Entre trésors antiques, criques confidentielles et paysages à couper le souffle, l’Italie du Sud révèle une beauté sauvage et méconnue.
À l’écart des itinéraires surfréquentés, un autre Sud italien s’offre aux voyageurs curieux et exigeants. De la baie de Naples aux rivages calabrais, trois étapes choisies composent un itinéraire rare, alliant profondeur historique, charme insulaire et paysages spectaculaires. À Herculanum, les vestiges figés par les cendres racontent l’intimité d’une cité romaine préservée. Puis vient Procida, petite île colorée au charme discret, loin du tumulte de ses voisines, véritable refuge pour les amateurs d’authenticité méditerranéenne. Enfin, Tropea, suspendue entre ciel et mer, déploie ses falaises majestueuses et ses ruelles au goût de dolce vita. Un voyage au fil du temps et des éléments, pensé pour ceux qui recherchent l’Italie dans ce qu’elle a de plus pur et confidentiel.

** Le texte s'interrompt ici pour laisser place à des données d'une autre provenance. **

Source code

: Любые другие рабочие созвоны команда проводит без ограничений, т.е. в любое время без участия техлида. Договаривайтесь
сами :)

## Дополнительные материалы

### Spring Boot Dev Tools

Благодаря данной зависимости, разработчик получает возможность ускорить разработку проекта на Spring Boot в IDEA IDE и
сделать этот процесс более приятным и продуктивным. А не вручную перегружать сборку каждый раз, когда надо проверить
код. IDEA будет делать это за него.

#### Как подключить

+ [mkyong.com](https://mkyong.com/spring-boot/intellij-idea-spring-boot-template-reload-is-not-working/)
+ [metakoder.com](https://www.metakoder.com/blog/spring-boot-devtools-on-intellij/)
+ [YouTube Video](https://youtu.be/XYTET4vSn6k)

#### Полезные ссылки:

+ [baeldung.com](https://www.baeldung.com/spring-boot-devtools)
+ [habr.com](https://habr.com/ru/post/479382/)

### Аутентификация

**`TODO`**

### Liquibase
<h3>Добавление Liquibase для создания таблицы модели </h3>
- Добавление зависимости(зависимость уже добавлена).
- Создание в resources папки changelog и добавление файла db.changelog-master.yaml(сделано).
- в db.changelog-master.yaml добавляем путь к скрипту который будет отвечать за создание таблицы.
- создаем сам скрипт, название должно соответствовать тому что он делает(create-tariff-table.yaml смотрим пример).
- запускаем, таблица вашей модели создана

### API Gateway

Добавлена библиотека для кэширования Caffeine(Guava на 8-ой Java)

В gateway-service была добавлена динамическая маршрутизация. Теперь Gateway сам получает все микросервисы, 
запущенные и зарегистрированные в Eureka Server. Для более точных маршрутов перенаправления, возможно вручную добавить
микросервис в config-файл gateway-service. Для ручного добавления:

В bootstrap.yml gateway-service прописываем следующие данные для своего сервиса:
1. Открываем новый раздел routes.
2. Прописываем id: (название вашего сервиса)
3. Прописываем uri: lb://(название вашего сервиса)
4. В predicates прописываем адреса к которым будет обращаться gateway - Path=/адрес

Herculanum : le Vésuve l’a figée dans l’intimité du passé
Moins célèbre que sa voisine Pompéi, mais souvent jugée plus saisissante, Herculanum offre une plongée rare dans le quotidien figé d’une cité romaine.
Engloutie en l’an 79 par l’éruption du Vésuve, elle n’a pas subi la pluie de pierre ponce qui s’abattit sur Pompéi, mais une coulée fulgurante de cendres brûlantes et de matériaux volcaniques. Résultat : une conservation remarquable, presque miraculeuse, sous près de vingt mètres de matière.
Ce qui frappe ici, c’est la sensation troublante de proximité : les boiseries, les fresques, les couleurs semblent suspendus dans le temps. Dans la maison du Relief de Télèphe, où l’on découvrit un bas-relief dédié au fils d’Hercule, les colonnes sont encore habillées de leur enduit rouge vif, comme si les occupants allaient réapparaître d’un instant à l’autre. Une visite émouvante, presque intime, à la rencontre silencieuse d’un monde antique encore habité par ses ombres.
Procida : la discrète beauté d’une île hors du temps
À seulement quarante minutes de bateau de Naples, Procida semble pourtant appartenir à un autre monde — un monde où le temps s’étire doucement, loin des foules et du faste.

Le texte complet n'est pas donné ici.